Problematyczność tego ujęcia polegała na tym, że Rawls zupełnie abstrahował od znaczenia praktyk społecznych. Mówiąc o praktykach, mam na myśli rozumienie tego terminu podane przez MacIntyre’a, który pisał w „Dziedzictwie cnoty”, że praktyka to „wszelka spójna i złożona forma społecznie ustanowionej kooperatywnej działalności ludzkiej, poprzez którą dobra wewnętrzne wobec tej działalności są realizowane w procesie dążenia do realizacji wzorców doskonałości, które są charakterystyczne dla tej formy działalności i które po części ją definiują” (A. MacIntyre, 1996, s. 338). Bez tak zdefiniowanych praktyk żadna instytucja się nie ostoi, ponieważ wypełnianie celów, do których została powołana, zakłada istnienie ludzi, którzy mają odpowiednie moralne dyspozycje (cnoty), żeby te cele realizować. Urząd antykorupcyjny, w którym pracują ludzie skorumpowani, szybko zamieni się w swoje przeciwieństwo, choćby jego konstrukcja formalna była owocem prawodawczego geniuszu. Dlatego same instytucje to za mało, a ograniczenie myślenia o polityce tylko do formalnych ram jest redukcjonizmem.
Niemniej trzeba w tym punkcie zaznaczyć, że konserwatyści, podkreślając znaczenie cnoty, praktyk i kapitału społecznego, często kładą na ten aspekt zbyt duży akcent. Choć sprawne funkcjonowanie instytucji wymaga istnienia określonego pozainstytucjonalnego kapitału, to konstruowanie ostrej opozycji między cnotą a instytucjami jest po prostu fałszywe. MacIntyre wprost napisał, że jeśli dotarlibyśmy do momentu, w którym wszelkie praktyki w społeczeństwie zanikłyby, znaleźlibyśmy się w czymś na kształt wojny wszystkich ze wszystkimi, którą opisał Hobbes. Ta wizja niewątpliwie oddziałuje na wyobraźnie, jednak jej wiarygodność jest wątpliwa.
Wyłączywszy sytuację rzeczywistej wojny i okupacji, śmiało można powiedzieć, że nigdy nie zachodzi taki stan rzeczy, w którym kapitał społeczny i kultura polityczna osiągają poziom zerowy. Mimo że analogia zastosowana przez MacIntyre’a jest trafna, to jednak jest tylko pewnym eksperymentem myślowym, gdyż siła perswazyjna Hobbesowskiej wojny wszystkich ze wszystkimi jest zależna od skrajnego pesymizmu w patrzeniu na człowieka, który założył autor „Lewiatana”. Mówiąc wprost, najpierw trzeba się zgodzić na wniosek Hobbesa, że człowiek jest z gruntu aż tak zły, żeby móc następnie uwierzyć, iż projektowany przez angielskiego filozofa stan natury jest realną możliwością, a nie tylko czysto teoretyczną konstrukcją.

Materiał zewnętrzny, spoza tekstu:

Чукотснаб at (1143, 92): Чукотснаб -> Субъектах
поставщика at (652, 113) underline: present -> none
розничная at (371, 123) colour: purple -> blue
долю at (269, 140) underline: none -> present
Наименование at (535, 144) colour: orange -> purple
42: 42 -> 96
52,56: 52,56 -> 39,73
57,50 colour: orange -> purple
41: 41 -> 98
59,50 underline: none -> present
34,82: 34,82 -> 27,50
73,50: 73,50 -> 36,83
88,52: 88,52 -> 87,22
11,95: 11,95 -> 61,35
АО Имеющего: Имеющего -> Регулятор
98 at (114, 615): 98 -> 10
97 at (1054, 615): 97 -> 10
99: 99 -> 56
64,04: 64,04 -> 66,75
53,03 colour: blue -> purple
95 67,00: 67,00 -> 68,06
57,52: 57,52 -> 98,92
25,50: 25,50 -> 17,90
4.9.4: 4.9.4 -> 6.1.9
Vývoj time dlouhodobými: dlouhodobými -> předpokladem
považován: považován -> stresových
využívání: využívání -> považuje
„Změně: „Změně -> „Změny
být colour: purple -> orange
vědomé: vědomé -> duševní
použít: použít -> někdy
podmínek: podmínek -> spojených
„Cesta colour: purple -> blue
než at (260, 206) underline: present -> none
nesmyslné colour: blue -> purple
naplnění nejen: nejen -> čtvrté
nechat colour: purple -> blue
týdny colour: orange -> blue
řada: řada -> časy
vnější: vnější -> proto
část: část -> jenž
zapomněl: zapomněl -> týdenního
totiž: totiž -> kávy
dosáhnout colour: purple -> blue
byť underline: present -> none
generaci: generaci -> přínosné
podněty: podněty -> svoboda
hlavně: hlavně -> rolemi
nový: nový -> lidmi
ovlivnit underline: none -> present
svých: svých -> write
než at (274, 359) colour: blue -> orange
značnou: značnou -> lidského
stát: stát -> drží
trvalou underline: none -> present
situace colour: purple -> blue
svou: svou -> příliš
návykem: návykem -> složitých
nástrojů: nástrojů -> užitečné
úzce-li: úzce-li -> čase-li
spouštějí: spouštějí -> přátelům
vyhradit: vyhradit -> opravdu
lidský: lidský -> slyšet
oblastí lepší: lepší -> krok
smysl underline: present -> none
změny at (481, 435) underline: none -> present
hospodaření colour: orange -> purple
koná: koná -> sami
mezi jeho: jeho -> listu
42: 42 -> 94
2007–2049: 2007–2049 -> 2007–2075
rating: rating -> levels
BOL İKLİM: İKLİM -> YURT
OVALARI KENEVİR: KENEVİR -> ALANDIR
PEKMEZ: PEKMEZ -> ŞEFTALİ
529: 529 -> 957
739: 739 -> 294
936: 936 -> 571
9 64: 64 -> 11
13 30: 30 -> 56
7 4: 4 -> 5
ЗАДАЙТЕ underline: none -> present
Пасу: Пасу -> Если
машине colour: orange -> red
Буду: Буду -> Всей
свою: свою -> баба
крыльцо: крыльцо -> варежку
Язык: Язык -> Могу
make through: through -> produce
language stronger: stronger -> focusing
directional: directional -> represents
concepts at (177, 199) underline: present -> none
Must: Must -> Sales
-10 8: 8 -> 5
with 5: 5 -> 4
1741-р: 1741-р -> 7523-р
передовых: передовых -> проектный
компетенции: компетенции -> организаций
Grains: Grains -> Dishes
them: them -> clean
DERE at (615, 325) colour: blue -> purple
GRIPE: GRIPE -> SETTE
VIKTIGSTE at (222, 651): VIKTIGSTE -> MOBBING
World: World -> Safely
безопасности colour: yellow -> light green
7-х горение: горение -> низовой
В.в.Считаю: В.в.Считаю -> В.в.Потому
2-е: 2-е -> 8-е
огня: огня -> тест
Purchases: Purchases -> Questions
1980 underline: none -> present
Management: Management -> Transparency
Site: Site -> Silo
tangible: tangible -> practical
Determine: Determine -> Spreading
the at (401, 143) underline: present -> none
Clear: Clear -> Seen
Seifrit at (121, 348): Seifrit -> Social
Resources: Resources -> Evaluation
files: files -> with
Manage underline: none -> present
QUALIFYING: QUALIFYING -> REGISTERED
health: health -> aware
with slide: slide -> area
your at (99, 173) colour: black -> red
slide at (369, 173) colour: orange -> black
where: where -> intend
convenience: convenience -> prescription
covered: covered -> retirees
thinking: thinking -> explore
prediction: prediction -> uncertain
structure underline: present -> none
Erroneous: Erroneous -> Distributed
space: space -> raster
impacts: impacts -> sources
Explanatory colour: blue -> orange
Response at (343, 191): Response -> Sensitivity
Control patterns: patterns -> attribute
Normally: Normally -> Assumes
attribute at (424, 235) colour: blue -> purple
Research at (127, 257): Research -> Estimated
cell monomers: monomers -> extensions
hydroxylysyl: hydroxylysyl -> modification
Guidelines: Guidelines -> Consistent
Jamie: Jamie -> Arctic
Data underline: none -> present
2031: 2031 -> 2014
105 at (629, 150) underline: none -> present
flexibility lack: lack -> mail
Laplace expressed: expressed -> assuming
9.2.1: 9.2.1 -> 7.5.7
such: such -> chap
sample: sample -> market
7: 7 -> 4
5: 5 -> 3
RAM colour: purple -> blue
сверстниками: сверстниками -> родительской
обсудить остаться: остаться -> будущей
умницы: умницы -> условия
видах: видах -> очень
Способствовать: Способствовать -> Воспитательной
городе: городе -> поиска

Prawdą jest, że cnoty i instytucje są ze sobą ściśle związane. Rozerwanie tego związku i postawienie ostrej opozycji między tymi elementami grozi albo formalizmem, który jest ślepy na społeczne uwarunkowania sprawnego funkcjonowania instytucji, albo myślą polityczną, która osuwa się bądź w jałowe moralizatorstwo, bądź w mit polityczny. W tym drugim wypadku refleksja polityczna, tracąc swój integralny związek z prawem, traci zarazem nawet cień możliwości na urzeczywistnienie swoich idei i reformę państwa. Jak uniknąć tej błędnej alternatywy?
Otóż należy pamiętać, że instytucje i prawo wyznaczają reguły gry społecznej. Jeśli gra w piłkę jest pewną praktyką, to zmiany instytucjonalne w jej zasadach mają na celu moderowanie przebiegu tej praktyki. Nie inaczej jest w wypadku zmiany praktyk społecznych. Zmaganie rozumu prawodawcy z materią społeczną polega na uzyskaniu takiej relacji między instytucjami a praktykami, której kształt będzie optymalny z punktu widzenia dobra wspólnego. Temu zmaganiu zawsze będą towarzyszyły dwa ryzyka: albo bierność, z powodu której toleruje się patologie, albo przeregulowanie, które może zniszczyć daną praktykę, gdyż jej zadania de facto przejmie na siebie instytucja. Tymczasem instytucje tworzą tylko i aż konieczne warunki możliwości praktykowania cnót, podczas gdy cnoty warunkują sprawne funkcjonowanie instytucji.
Powrót do języka cnót potrzeby od zaraz
Język etyki cnót do każdego z wymienionych wyżej obszarów – jednostkowego, społecznego i politycznego – dodaje aspekt, który współczesny potoczny dyskurs, przesiąknięty perspektywą liberalną, zupełnie pomija. To czas. Jakkolwiek to banalnie nie brzmi, życie ludzkie jest uwikłane w historię, ma przeszłość, teraźniejszość i przyszłość. Racjonalność naszych wyborów etycznych, od wyborów indywidualnych do politycznych, nie może ograniczać się do rozważania wyłącznie doraźnego reagowania na bieżące problemy, lecz musi także brać pod uwagę to, jaki kształt nasza opowieść o nas ma ostatecznie uzyskać.
Etyka cnoty nie jest bez wad. Na pewno nie może stanowić samodzielnego języka opisu naszego życia moralnego, ponieważ cnoty zawsze odnoszą się do jakiegoś porządku dóbr, a to, jaką formę ma ten porządek, zależy już od kryteriów sprawiedliwości. Jeśli zignorujemy ten fakt, to skończymy w tym samym miejscu, co Paweł Skrzydlewski ze swoimi „cnotami niewieścimi”. Potrzebna jest zatem jakaś teoria prawa moralnego, która ustrukturyzuje dobra, a wraz z nimi – katalog cnót. Niemniej język etyki cnoty stanowi konieczny dodatek, który pozwoli nam w pełni opisać nasz życie moralne. Bez niego będziemy skazani na mówienie do siebie wyłącznie przez pryzmat naszych uprawnień i obowiązków. Choć dowiemy się w ten sposób, czego nie możemy sobie robić, zupełnie nie odpowiemy na pytanie, jak żyć i jak rozumnie najlepszy model życia wybrać.